Once more, newspapers and the media are reporting the attacks perpetrated by armed militiamen in and around Darfur, Sudan, in which many were killed, as well as the deteriorating tragic conditions of more than 2.5 million refugees displaced by the conflict.
The Sudanese government’s latest denials about the worsening situation and its accusations that Chad is supporting the rebels and creating “media hype”, according to its representatives, is not enough to deny that peace remains a long way away in the restive province, described by the UN Secretary General as “hell on earth”…. In the last twenty years, mass murders claimed the lives of more than 2 million Sudanese. In the province of Darfur alone, in the last three years, two hundred thousand died, while the international community failed to bring a halt to the violence.

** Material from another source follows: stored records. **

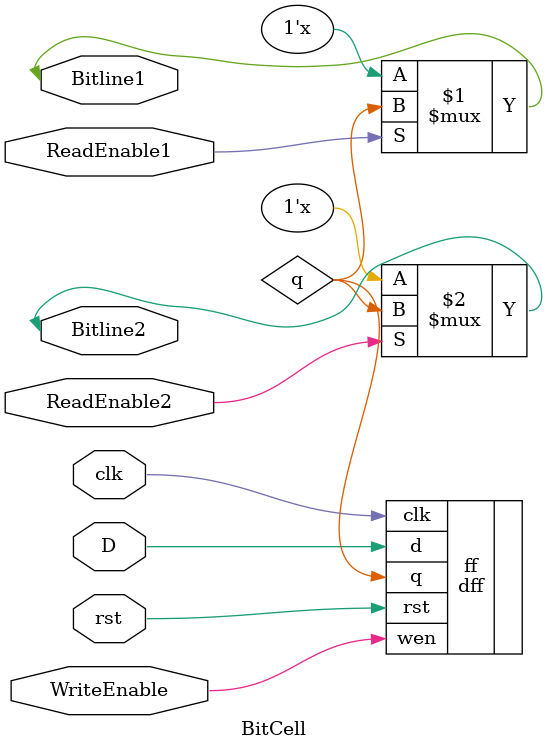
<source format=v>
module BitCell(clk, rst, D, WriteEnable, ReadEnable1, ReadEnable2, Bitline1, Bitline2); 
input clk, rst, D, WriteEnable, ReadEnable1, ReadEnable2; 
inout Bitline1, Bitline2;

wire q;

assign Bitline1 = (ReadEnable1) ? q : 1'bz;
assign Bitline2 = (ReadEnable2) ? q : 1'bz;

dff ff(.q(q), .d(D), .wen(WriteEnable), .clk(clk), .rst(rst)); 

endmodule



</source>
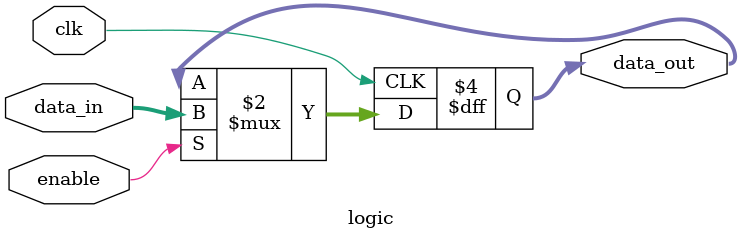
<source format=v>
`timescale 1ns / 1ps

module logic(data_in,data_out,enable,clk );
   input [3:0] data_in;
   input clk,enable;
   output reg [3:0] data_out;
   
   always @(posedge clk)
   begin
    if(enable)
     data_out <= data_in;
   end 
endmodule

</source>
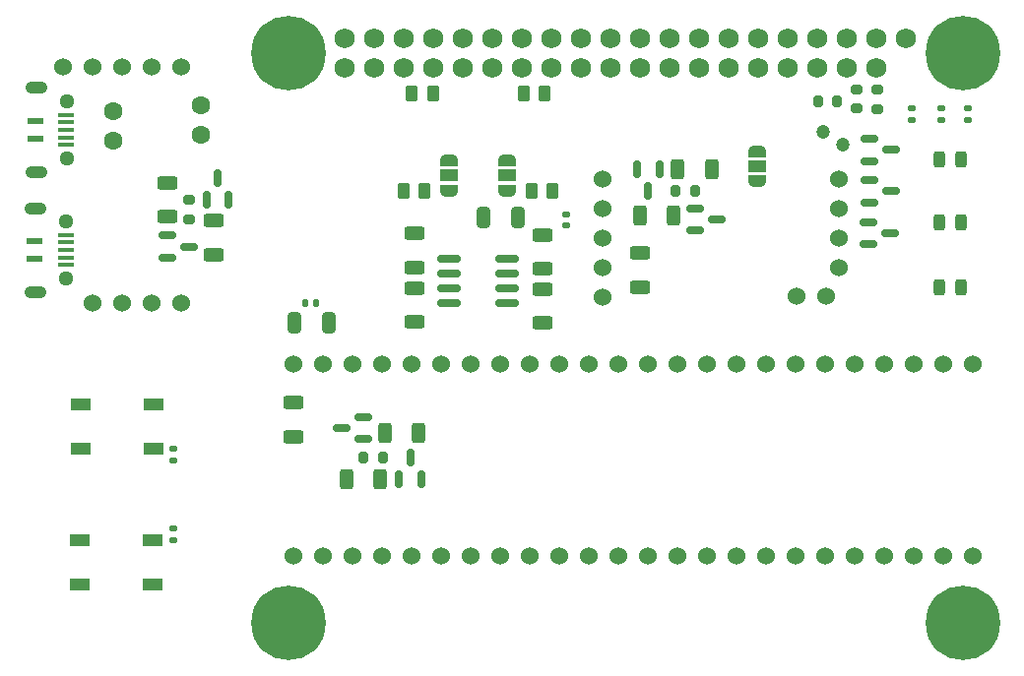
<source format=gbr>
%TF.GenerationSoftware,KiCad,Pcbnew,8.0.3*%
%TF.CreationDate,2024-11-13T23:51:52+02:00*%
%TF.ProjectId,ProvisioningJig_v3,50726f76-6973-4696-9f6e-696e674a6967,rev?*%
%TF.SameCoordinates,Original*%
%TF.FileFunction,Soldermask,Top*%
%TF.FilePolarity,Negative*%
%FSLAX46Y46*%
G04 Gerber Fmt 4.6, Leading zero omitted, Abs format (unit mm)*
G04 Created by KiCad (PCBNEW 8.0.3) date 2024-11-13 23:51:52*
%MOMM*%
%LPD*%
G01*
G04 APERTURE LIST*
G04 Aperture macros list*
%AMRoundRect*
0 Rectangle with rounded corners*
0 $1 Rounding radius*
0 $2 $3 $4 $5 $6 $7 $8 $9 X,Y pos of 4 corners*
0 Add a 4 corners polygon primitive as box body*
4,1,4,$2,$3,$4,$5,$6,$7,$8,$9,$2,$3,0*
0 Add four circle primitives for the rounded corners*
1,1,$1+$1,$2,$3*
1,1,$1+$1,$4,$5*
1,1,$1+$1,$6,$7*
1,1,$1+$1,$8,$9*
0 Add four rect primitives between the rounded corners*
20,1,$1+$1,$2,$3,$4,$5,0*
20,1,$1+$1,$4,$5,$6,$7,0*
20,1,$1+$1,$6,$7,$8,$9,0*
20,1,$1+$1,$8,$9,$2,$3,0*%
%AMFreePoly0*
4,1,19,0.550000,-0.750000,0.000000,-0.750000,0.000000,-0.744911,-0.071157,-0.744911,-0.207708,-0.704816,-0.327430,-0.627875,-0.420627,-0.520320,-0.479746,-0.390866,-0.500000,-0.250000,-0.500000,0.250000,-0.479746,0.390866,-0.420627,0.520320,-0.327430,0.627875,-0.207708,0.704816,-0.071157,0.744911,0.000000,0.744911,0.000000,0.750000,0.550000,0.750000,0.550000,-0.750000,0.550000,-0.750000,
$1*%
%AMFreePoly1*
4,1,19,0.000000,0.744911,0.071157,0.744911,0.207708,0.704816,0.327430,0.627875,0.420627,0.520320,0.479746,0.390866,0.500000,0.250000,0.500000,-0.250000,0.479746,-0.390866,0.420627,-0.520320,0.327430,-0.627875,0.207708,-0.704816,0.071157,-0.744911,0.000000,-0.744911,0.000000,-0.750000,-0.550000,-0.750000,-0.550000,0.750000,0.000000,0.750000,0.000000,0.744911,0.000000,0.744911,
$1*%
G04 Aperture macros list end*
%ADD10FreePoly0,270.000000*%
%ADD11R,1.500000X1.000000*%
%ADD12FreePoly1,270.000000*%
%ADD13RoundRect,0.200000X-0.275000X0.200000X-0.275000X-0.200000X0.275000X-0.200000X0.275000X0.200000X0*%
%ADD14RoundRect,0.250000X0.262500X0.450000X-0.262500X0.450000X-0.262500X-0.450000X0.262500X-0.450000X0*%
%ADD15RoundRect,0.250000X-0.312500X-0.625000X0.312500X-0.625000X0.312500X0.625000X-0.312500X0.625000X0*%
%ADD16RoundRect,0.135000X0.185000X-0.135000X0.185000X0.135000X-0.185000X0.135000X-0.185000X-0.135000X0*%
%ADD17R,1.350000X0.400000*%
%ADD18O,1.900000X1.070000*%
%ADD19O,1.300000X1.300000*%
%ADD20R,1.400000X0.600000*%
%ADD21RoundRect,0.150000X-0.825000X-0.150000X0.825000X-0.150000X0.825000X0.150000X-0.825000X0.150000X0*%
%ADD22RoundRect,0.250000X0.325000X0.650000X-0.325000X0.650000X-0.325000X-0.650000X0.325000X-0.650000X0*%
%ADD23R,1.700000X1.000000*%
%ADD24RoundRect,0.250000X0.625000X-0.312500X0.625000X0.312500X-0.625000X0.312500X-0.625000X-0.312500X0*%
%ADD25RoundRect,0.150000X0.150000X-0.587500X0.150000X0.587500X-0.150000X0.587500X-0.150000X-0.587500X0*%
%ADD26RoundRect,0.200000X-0.200000X-0.275000X0.200000X-0.275000X0.200000X0.275000X-0.200000X0.275000X0*%
%ADD27RoundRect,0.150000X-0.587500X-0.150000X0.587500X-0.150000X0.587500X0.150000X-0.587500X0.150000X0*%
%ADD28RoundRect,0.200000X0.200000X0.275000X-0.200000X0.275000X-0.200000X-0.275000X0.200000X-0.275000X0*%
%ADD29RoundRect,0.250000X0.312500X0.625000X-0.312500X0.625000X-0.312500X-0.625000X0.312500X-0.625000X0*%
%ADD30RoundRect,0.243750X-0.243750X-0.456250X0.243750X-0.456250X0.243750X0.456250X-0.243750X0.456250X0*%
%ADD31RoundRect,0.250000X-0.262500X-0.450000X0.262500X-0.450000X0.262500X0.450000X-0.262500X0.450000X0*%
%ADD32RoundRect,0.250000X-0.625000X0.312500X-0.625000X-0.312500X0.625000X-0.312500X0.625000X0.312500X0*%
%ADD33RoundRect,0.200000X0.275000X-0.200000X0.275000X0.200000X-0.275000X0.200000X-0.275000X-0.200000X0*%
%ADD34RoundRect,0.150000X0.587500X0.150000X-0.587500X0.150000X-0.587500X-0.150000X0.587500X-0.150000X0*%
%ADD35RoundRect,0.140000X-0.140000X-0.170000X0.140000X-0.170000X0.140000X0.170000X-0.140000X0.170000X0*%
%ADD36RoundRect,0.150000X-0.150000X0.587500X-0.150000X-0.587500X0.150000X-0.587500X0.150000X0.587500X0*%
%ADD37RoundRect,0.250000X-0.325000X-0.650000X0.325000X-0.650000X0.325000X0.650000X-0.325000X0.650000X0*%
%ADD38C,1.524000*%
%ADD39RoundRect,0.140000X0.170000X-0.140000X0.170000X0.140000X-0.170000X0.140000X-0.170000X-0.140000X0*%
%ADD40C,1.200000*%
%ADD41RoundRect,0.135000X-0.185000X0.135000X-0.185000X-0.135000X0.185000X-0.135000X0.185000X0.135000X0*%
%ADD42FreePoly0,90.000000*%
%ADD43FreePoly1,90.000000*%
%ADD44C,1.600000*%
%ADD45C,1.728000*%
%ADD46C,6.404000*%
G04 APERTURE END LIST*
D10*
%TO.C,JP4*%
X147300000Y-80300000D03*
D11*
X147300000Y-81600000D03*
D12*
X147300000Y-82900000D03*
%TD*%
D13*
%TO.C,R16*%
X179100000Y-74200000D03*
X179100000Y-75850000D03*
%TD*%
D14*
%TO.C,R17*%
X140212500Y-82900000D03*
X138387500Y-82900000D03*
%TD*%
D15*
%TO.C,R5*%
X133470500Y-107721400D03*
X136395500Y-107721400D03*
%TD*%
D16*
%TO.C,R15*%
X184600000Y-76810000D03*
X184600000Y-75790000D03*
%TD*%
D17*
%TO.C,J1*%
X109327000Y-86699000D03*
X109327000Y-87349000D03*
X109327000Y-87999000D03*
X109327000Y-88649000D03*
X109327000Y-89299000D03*
D18*
X106727000Y-84399000D03*
D19*
X109377000Y-85574000D03*
D20*
X106677000Y-87199000D03*
X106677000Y-88799000D03*
D19*
X109377000Y-90424000D03*
D18*
X106727000Y-91599000D03*
%TD*%
D21*
%TO.C,U5*%
X142325000Y-88795000D03*
X142325000Y-90065000D03*
X142325000Y-91335000D03*
X142325000Y-92605000D03*
X147275000Y-92605000D03*
X147275000Y-91335000D03*
X147275000Y-90065000D03*
X147275000Y-88795000D03*
%TD*%
D22*
%TO.C,C9*%
X148175000Y-85200000D03*
X145225000Y-85200000D03*
%TD*%
D23*
%TO.C,SW2*%
X116900000Y-105100000D03*
X110600000Y-105100000D03*
X116900000Y-101300000D03*
X110600000Y-101300000D03*
%TD*%
D10*
%TO.C,JP1*%
X142300000Y-80300000D03*
D11*
X142300000Y-81600000D03*
D12*
X142300000Y-82900000D03*
%TD*%
D24*
%TO.C,R7*%
X122060400Y-88411300D03*
X122060400Y-85486300D03*
%TD*%
D25*
%TO.C,Q6*%
X121434100Y-83667600D03*
X123334100Y-83667600D03*
X122384100Y-81792600D03*
%TD*%
D26*
%TO.C,R20*%
X174000000Y-75200000D03*
X175650000Y-75200000D03*
%TD*%
D27*
%TO.C,Q4*%
X178400000Y-78450000D03*
X178400000Y-80350000D03*
X180275000Y-79400000D03*
%TD*%
D16*
%TO.C,R4*%
X118600000Y-106100000D03*
X118600000Y-105080000D03*
%TD*%
D28*
%TO.C,R3*%
X136588000Y-105841800D03*
X134938000Y-105841800D03*
%TD*%
D29*
%TO.C,R1*%
X139676100Y-103733600D03*
X136751100Y-103733600D03*
%TD*%
D30*
%TO.C,D1*%
X184462500Y-85600000D03*
X186337500Y-85600000D03*
%TD*%
D16*
%TO.C,R19*%
X182100000Y-76810000D03*
X182100000Y-75790000D03*
%TD*%
D31*
%TO.C,R18*%
X149387500Y-82900000D03*
X151212500Y-82900000D03*
%TD*%
D32*
%TO.C,R6*%
X118055900Y-82223900D03*
X118055900Y-85148900D03*
%TD*%
D33*
%TO.C,R8*%
X119933200Y-85348600D03*
X119933200Y-83698600D03*
%TD*%
D30*
%TO.C,D3*%
X184462500Y-91200000D03*
X186337500Y-91200000D03*
%TD*%
D34*
%TO.C,Q8*%
X134937000Y-104250000D03*
X134937000Y-102350000D03*
X133062000Y-103300000D03*
%TD*%
D27*
%TO.C,Q2*%
X163434300Y-84429600D03*
X163434300Y-86329600D03*
X165309300Y-85379600D03*
%TD*%
D23*
%TO.C,SW1*%
X110533500Y-112963000D03*
X116833500Y-112963000D03*
X110533500Y-116763000D03*
X116833500Y-116763000D03*
%TD*%
D32*
%TO.C,R26*%
X139300000Y-86600000D03*
X139300000Y-89525000D03*
%TD*%
D35*
%TO.C,C8*%
X129900000Y-92600000D03*
X130860000Y-92600000D03*
%TD*%
D27*
%TO.C,Q3*%
X178425000Y-82000000D03*
X178425000Y-83900000D03*
X180300000Y-82950000D03*
%TD*%
D14*
%TO.C,R13*%
X150512500Y-74498200D03*
X148687500Y-74498200D03*
%TD*%
D15*
%TO.C,R10*%
X158695200Y-85039200D03*
X161620200Y-85039200D03*
%TD*%
D36*
%TO.C,Q1*%
X160371100Y-81056000D03*
X158471100Y-81056000D03*
X159421100Y-82931000D03*
%TD*%
D17*
%TO.C,J5*%
X109377000Y-76366400D03*
X109377000Y-77016400D03*
X109377000Y-77666400D03*
X109377000Y-78316400D03*
X109377000Y-78966400D03*
D18*
X106777000Y-74066400D03*
D19*
X109427000Y-75241400D03*
D20*
X106727000Y-76866400D03*
X106727000Y-78466400D03*
D19*
X109427000Y-80091400D03*
D18*
X106777000Y-81266400D03*
%TD*%
D13*
%TO.C,R14*%
X177300000Y-74175000D03*
X177300000Y-75825000D03*
%TD*%
D37*
%TO.C,C7*%
X129000000Y-94300000D03*
X131950000Y-94300000D03*
%TD*%
D38*
%TO.C,U3*%
X128923500Y-114355000D03*
X131463500Y-114355000D03*
X134003500Y-114355000D03*
X136543500Y-114355000D03*
X139083500Y-114355000D03*
X141623500Y-114355000D03*
X144163500Y-114355000D03*
X146703500Y-114355000D03*
X149243500Y-114355000D03*
X151783500Y-114355000D03*
X154323500Y-114355000D03*
X156863500Y-114355000D03*
X159403500Y-114355000D03*
X161943500Y-114355000D03*
X164483500Y-114355000D03*
X167023500Y-114355000D03*
X169563500Y-114355000D03*
X172103500Y-114355000D03*
X174643500Y-114355000D03*
X177183500Y-114355000D03*
X179723500Y-114355000D03*
X182263500Y-114355000D03*
X184803500Y-114355000D03*
X187343500Y-114355000D03*
X187343500Y-97845000D03*
X184803500Y-97845000D03*
X182263500Y-97845000D03*
X179723500Y-97845000D03*
X177183500Y-97845000D03*
X174643500Y-97845000D03*
X172103500Y-97845000D03*
X169563500Y-97845000D03*
X167023500Y-97845000D03*
X164483500Y-97845000D03*
X161943500Y-97845000D03*
X159403500Y-97845000D03*
X156863500Y-97845000D03*
X154323500Y-97845000D03*
X151783500Y-97845000D03*
X149243500Y-97845000D03*
X146703500Y-97845000D03*
X144163500Y-97845000D03*
X141623500Y-97845000D03*
X139083500Y-97845000D03*
X136543500Y-97845000D03*
X134003500Y-97845000D03*
X131463500Y-97845000D03*
X128923500Y-97845000D03*
%TD*%
D32*
%TO.C,R24*%
X150300000Y-86700000D03*
X150300000Y-89625000D03*
%TD*%
D27*
%TO.C,Q9*%
X178362500Y-85600000D03*
X178362500Y-87500000D03*
X180237500Y-86550000D03*
%TD*%
D32*
%TO.C,R22*%
X158700000Y-88265000D03*
X158700000Y-91190000D03*
%TD*%
D39*
%TO.C,C10*%
X152400000Y-85900000D03*
X152400000Y-84940000D03*
%TD*%
D38*
%TO.C,U1*%
X155500000Y-92020000D03*
X155500000Y-89480000D03*
X155500000Y-86940000D03*
X155500000Y-84400000D03*
X155500000Y-81860000D03*
X175820000Y-89480000D03*
X175820000Y-86940000D03*
X175820000Y-84400000D03*
X175820000Y-81860000D03*
D40*
X174425000Y-77835000D03*
X176125000Y-78935000D03*
D38*
X172170000Y-92015000D03*
X174695000Y-92005000D03*
%TD*%
D32*
%TO.C,R27*%
X139300000Y-91275000D03*
X139300000Y-94200000D03*
%TD*%
D31*
%TO.C,R12*%
X139075000Y-74500000D03*
X140900000Y-74500000D03*
%TD*%
D30*
%TO.C,D2*%
X184462500Y-80200000D03*
X186337500Y-80200000D03*
%TD*%
D24*
%TO.C,R21*%
X128927900Y-104053100D03*
X128927900Y-101128100D03*
%TD*%
D25*
%TO.C,Q7*%
X138011500Y-107719100D03*
X139911500Y-107719100D03*
X138961500Y-105844100D03*
%TD*%
D38*
%TO.C,U2*%
X109067600Y-72235000D03*
X111607600Y-72235000D03*
X114147600Y-72235000D03*
X116687600Y-72235000D03*
X119227600Y-72235000D03*
X111607600Y-92555000D03*
X114147600Y-92555000D03*
X116687600Y-92555000D03*
X119227600Y-92555000D03*
%TD*%
D41*
%TO.C,R2*%
X118600000Y-111980000D03*
X118600000Y-113000000D03*
%TD*%
D26*
%TO.C,R11*%
X161784300Y-82931000D03*
X163434300Y-82931000D03*
%TD*%
D32*
%TO.C,R25*%
X150300000Y-91375000D03*
X150300000Y-94300000D03*
%TD*%
D27*
%TO.C,Q5*%
X118058200Y-86764300D03*
X118058200Y-88664300D03*
X119933200Y-87714300D03*
%TD*%
D29*
%TO.C,R9*%
X164871400Y-81051400D03*
X161946400Y-81051400D03*
%TD*%
D16*
%TO.C,R23*%
X186900000Y-76810000D03*
X186900000Y-75790000D03*
%TD*%
D42*
%TO.C,JP3*%
X168800000Y-82100000D03*
D11*
X168800000Y-80800000D03*
D43*
X168800000Y-79500000D03*
%TD*%
D44*
%TO.C,J7*%
X120950000Y-78065000D03*
%TD*%
%TO.C,J6*%
X120950000Y-75565000D03*
%TD*%
%TO.C,J4*%
X113450000Y-78565000D03*
%TD*%
%TO.C,J3*%
X113450000Y-76065000D03*
%TD*%
D45*
%TO.C,J2*%
X181585000Y-69800000D03*
X179045000Y-72340000D03*
X179045000Y-69800000D03*
X176505000Y-72340000D03*
X176505000Y-69800000D03*
X173965000Y-72340000D03*
X173965000Y-69800000D03*
X171425000Y-72340000D03*
X171425000Y-69800000D03*
X168885000Y-72340000D03*
X168885000Y-69800000D03*
X166345000Y-72340000D03*
X166345000Y-69800000D03*
X163805000Y-72340000D03*
X163805000Y-69800000D03*
X161265000Y-72340000D03*
X161265000Y-69800000D03*
X158725000Y-72340000D03*
X158725000Y-69800000D03*
X156185000Y-72340000D03*
X156185000Y-69800000D03*
X153645000Y-72340000D03*
X153645000Y-69800000D03*
X151105000Y-72340000D03*
X151105000Y-69800000D03*
X148565000Y-72340000D03*
X148565000Y-69800000D03*
X146025000Y-72340000D03*
X146025000Y-69800000D03*
X143485000Y-72340000D03*
X143485000Y-69800000D03*
X140945000Y-72340000D03*
X140945000Y-69800000D03*
X138405000Y-72340000D03*
X138405000Y-69800000D03*
X135865000Y-72340000D03*
X135865000Y-69800000D03*
X133322046Y-72335910D03*
X133325000Y-69800000D03*
D46*
X186455000Y-71070000D03*
X128455000Y-71070000D03*
X128455000Y-120070000D03*
X186455000Y-120070000D03*
%TD*%
M02*

</source>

Despite the ongoing tragedy, the conflict in Darfur remains peripheral to the concerns of the Arab media. Perhaps, it is better to say that the Arab media and we Arabs remain unable to care effectively about the African continent and its pressing problems.
It is no use relying on the verbal promises and stances that are made whenever the issue of Darfur is discussed; they are mostly posturing and do not effectively highlight the conflict or any solution to it. With Palestine, Iraq and al Qaeda constantly on the front pages, other important issues have not received their fair share of media coverage. Darfur is perhaps the most tragic example of the double standards we adopt towards matters of essential concern.
When satellite television channels competed to cover the latest developments in the Gaza Strip, which is justifiable and necessary, these stations were well-aware that the issue at stake was not difficult, since it involved Arab and Muslim victims fighting against a non-Arab and a non-Muslim occupation force.
In Iraq , coverage takes on different aspects, but many channels attempt to reduce it to a simple case of resistance versus occupation. The same applies to reports on al Qaeda, which elicits different sentiments and news angles. Perhaps the media coverage of Abu Musab al Zarqawi’s death is a prime example of the difficulty of the situation.
The double standards come into play in Darfur because an African non-Arab Muslim minority is being repressed and attacked by Arab Muslim groups.
Since the beginning of the Darfur conflict, the Arab media’s coverage has varied. It is fair to say that some attempts to reflect the truth have been made, but, mainstream coverage tended to dwell on the role of the Janjaweed (Arab militias) in the conflict.
The problem extends beyond the concerns of the Arab media who seek to meets the demands of the Arab audience… It is likely that the Darfur tragedy and others in Africa do not elicit compassion in these consumers. We ought to admit that we continue to view the Darfur crisis as an issue that doesn’t concern us directly and one which we do not want to be concerned about.